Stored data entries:

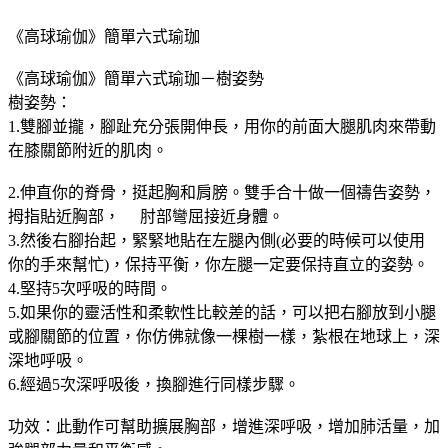
《高球瑜伽》簡單六式瑜珈
《高球瑜伽》簡單六式瑜珈－樹姿勢
樹姿勢：
1.雙腳並攏，腳趾充分張開伸長，用你的前面大腿肌肉來帶動
在膝關節附近的肌肉。
2.伸直你的脊骨，挺起胸和肩膀。雙手合十做一個禱告姿勢，
拇指貼近胸部， 肘部彎屈接近身體。
3.然後右腳抬起，緊緊地貼在左腿內側(必要的時候可以使用
你的手來幫忙)，保持平衡，你左腿一定要保持直立的姿勢。
4.堅持5次呼吸的時間。
5.如果你的靈活性和柔軟性比較差的話，可以把右腳放到小腿
或腳關節的位置，你仿佛就像一棵樹一樣，紮根在地球上，深
深地呼吸。
6.經過5次深呼吸後，換腳進行同樣步驟。
功效：此動作可幫助擴展胸部，增進深呼吸，增加肺活量，加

EXERCISE REQUIREMENTS:
Rewrite the text of the data above, replacing every instance of "樹姿勢" with "樹式" and keeping everything else unchanged. Omit the pictures from your answer.

WORKED SOLUTION:
《高球瑜伽》簡單六式瑜珈
《高球瑜伽》簡單六式瑜珈－樹式
樹式：
1.雙腳並攏，腳趾充分張開伸長，用你的前面大腿肌肉來帶動
在膝關節附近的肌肉。
2.伸直你的脊骨，挺起胸和肩膀。雙手合十做一個禱告姿勢，
拇指貼近胸部， 肘部彎屈接近身體。
3.然後右腳抬起，緊緊地貼在左腿內側(必要的時候可以使用
你的手來幫忙)，保持平衡，你左腿一定要保持直立的姿勢。
4.堅持5次呼吸的時間。
5.如果你的靈活性和柔軟性比較差的話，可以把右腳放到小腿
或腳關節的位置，你仿佛就像一棵樹一樣，紮根在地球上，深
深地呼吸。
6.經過5次深呼吸後，換腳進行同樣步驟。
功效：此動作可幫助擴展胸部，增進深呼吸，增加肺活量，加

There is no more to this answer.